Building Apache Parquet with Docker.
I wanted to build jars for parquet-cli
and parquet-tools
on Gentoo.
The upstream documentation is wrong and is also Debian specific.
george@george:~/docker-parquet-mr$ docker build -t parquet-mr .
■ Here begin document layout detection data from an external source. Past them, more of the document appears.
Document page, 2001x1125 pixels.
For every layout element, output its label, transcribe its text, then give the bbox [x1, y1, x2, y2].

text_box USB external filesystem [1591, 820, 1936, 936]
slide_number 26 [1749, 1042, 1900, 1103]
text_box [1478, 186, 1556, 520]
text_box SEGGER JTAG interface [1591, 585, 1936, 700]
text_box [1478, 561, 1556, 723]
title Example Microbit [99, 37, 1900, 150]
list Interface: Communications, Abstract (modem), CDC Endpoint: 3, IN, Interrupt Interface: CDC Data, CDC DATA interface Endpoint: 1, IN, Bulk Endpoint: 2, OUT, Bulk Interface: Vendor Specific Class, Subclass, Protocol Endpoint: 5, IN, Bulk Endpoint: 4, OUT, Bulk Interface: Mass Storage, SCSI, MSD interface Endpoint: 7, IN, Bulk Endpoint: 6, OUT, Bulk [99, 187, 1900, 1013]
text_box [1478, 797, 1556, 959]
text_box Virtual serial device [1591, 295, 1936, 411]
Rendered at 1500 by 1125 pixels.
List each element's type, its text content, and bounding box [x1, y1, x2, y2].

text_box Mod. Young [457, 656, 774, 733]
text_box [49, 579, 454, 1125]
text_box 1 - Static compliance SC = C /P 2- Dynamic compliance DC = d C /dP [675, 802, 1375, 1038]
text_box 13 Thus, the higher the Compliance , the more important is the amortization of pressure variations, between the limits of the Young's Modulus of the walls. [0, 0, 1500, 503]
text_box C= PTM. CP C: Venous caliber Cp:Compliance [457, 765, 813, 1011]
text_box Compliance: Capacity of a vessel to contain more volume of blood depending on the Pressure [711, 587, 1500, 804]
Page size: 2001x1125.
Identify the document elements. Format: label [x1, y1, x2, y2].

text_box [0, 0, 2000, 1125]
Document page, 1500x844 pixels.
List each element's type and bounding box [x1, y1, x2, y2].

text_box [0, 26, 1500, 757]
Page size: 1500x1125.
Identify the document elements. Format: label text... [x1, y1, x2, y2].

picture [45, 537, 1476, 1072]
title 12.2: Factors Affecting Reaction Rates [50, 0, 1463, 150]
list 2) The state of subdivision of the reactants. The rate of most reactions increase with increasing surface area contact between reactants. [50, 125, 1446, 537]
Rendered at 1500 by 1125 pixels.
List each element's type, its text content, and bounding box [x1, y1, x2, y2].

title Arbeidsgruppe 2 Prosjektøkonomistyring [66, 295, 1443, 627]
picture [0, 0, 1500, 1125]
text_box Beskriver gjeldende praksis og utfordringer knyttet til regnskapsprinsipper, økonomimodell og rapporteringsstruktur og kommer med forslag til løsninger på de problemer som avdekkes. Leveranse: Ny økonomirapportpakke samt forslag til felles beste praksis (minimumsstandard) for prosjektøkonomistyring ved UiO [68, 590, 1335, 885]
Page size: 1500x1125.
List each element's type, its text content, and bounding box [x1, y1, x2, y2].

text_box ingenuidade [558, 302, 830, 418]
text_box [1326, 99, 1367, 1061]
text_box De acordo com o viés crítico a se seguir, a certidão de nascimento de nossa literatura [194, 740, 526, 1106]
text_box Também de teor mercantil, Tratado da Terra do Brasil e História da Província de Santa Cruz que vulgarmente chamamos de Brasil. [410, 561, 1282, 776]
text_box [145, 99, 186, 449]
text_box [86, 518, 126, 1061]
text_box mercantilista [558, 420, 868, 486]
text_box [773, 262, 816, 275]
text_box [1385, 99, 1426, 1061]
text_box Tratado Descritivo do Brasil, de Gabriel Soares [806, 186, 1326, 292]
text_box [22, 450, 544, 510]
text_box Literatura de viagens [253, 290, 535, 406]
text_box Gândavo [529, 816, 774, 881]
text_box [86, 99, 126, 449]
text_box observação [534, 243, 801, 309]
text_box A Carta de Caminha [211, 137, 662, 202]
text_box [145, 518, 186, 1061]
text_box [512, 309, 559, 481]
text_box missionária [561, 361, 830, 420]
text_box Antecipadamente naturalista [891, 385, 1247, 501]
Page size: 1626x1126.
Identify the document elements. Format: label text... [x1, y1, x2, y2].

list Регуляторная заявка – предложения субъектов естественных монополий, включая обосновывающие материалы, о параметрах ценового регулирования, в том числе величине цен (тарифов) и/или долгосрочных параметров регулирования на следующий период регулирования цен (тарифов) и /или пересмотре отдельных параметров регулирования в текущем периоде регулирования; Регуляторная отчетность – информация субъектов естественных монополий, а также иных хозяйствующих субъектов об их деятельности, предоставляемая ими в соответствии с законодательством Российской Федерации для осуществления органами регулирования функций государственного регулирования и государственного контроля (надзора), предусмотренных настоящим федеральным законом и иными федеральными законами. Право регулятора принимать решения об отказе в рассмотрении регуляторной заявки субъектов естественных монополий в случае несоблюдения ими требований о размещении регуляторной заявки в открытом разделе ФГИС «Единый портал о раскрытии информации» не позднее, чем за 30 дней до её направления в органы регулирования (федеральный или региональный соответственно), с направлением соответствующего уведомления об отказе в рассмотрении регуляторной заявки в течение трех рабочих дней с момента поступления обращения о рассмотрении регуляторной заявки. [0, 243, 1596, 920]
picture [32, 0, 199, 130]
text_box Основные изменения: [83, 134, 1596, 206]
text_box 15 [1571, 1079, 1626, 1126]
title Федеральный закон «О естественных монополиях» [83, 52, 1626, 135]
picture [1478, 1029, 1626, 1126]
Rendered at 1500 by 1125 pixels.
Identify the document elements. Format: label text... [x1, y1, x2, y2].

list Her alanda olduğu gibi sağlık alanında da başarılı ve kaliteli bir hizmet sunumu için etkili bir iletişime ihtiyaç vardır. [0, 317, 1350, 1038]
You can also pass --build-arg PROTOBUF_VERSION 3.2.0
and/or
--build-arg THRIFT_VERSION 0.9.3
if you prefer other versions.
Extracting the jars:
george@george:~$ docker run -d --name parquet-mr parquet-mr sleep 3600
george@george:~$ docker cp parquet-mr:/parquet-mr/parquet-cli/target/parquet-cli-1.10.1-SNAPSHOT-runtime.jar ./
george@george:~$ docker cp parquet-mr:/parquet-mr/parquet-tools/target/parquet-tools-1.10.1-SNAPSHOT.jar ./
george@george:~$ docker rm -f parquet-mr
george@george:~$ java -jar parquet-tools-1.10.1-SNAPSHOT.jar --help
george@george:~$ java -jar parquet-tools-1.10.1-SNAPSHOT.jar schema 'local-file.parquet'
george@george:~$ hadoop-3.1.0/bin/hadoop jar parquet-tools-1.10.1-SNAPSHOT.jar schema 'hdfs://server/remote-file.parquet'
george@george:~$ hadoop-3.1.0/bin/hadoop jar parquet-cli-1.10.1-SNAPSHOT-runtime.jar org.apache.parquet.cli.Main --help
george@george:~$ hadoop-3.1.0/bin/hadoop jar parquet-cli-1.10.1-SNAPSHOT-runtime.jar org.apache.parquet.cli.Main schema 'local-file.parquet'
george@george:~$ hadoop-3.1.0/bin/hadoop jar parquet-cli-1.10.1-SNAPSHOT-runtime.jar org.apache.parquet.cli.Main schema 'hdfs://server/remote-file.parquet'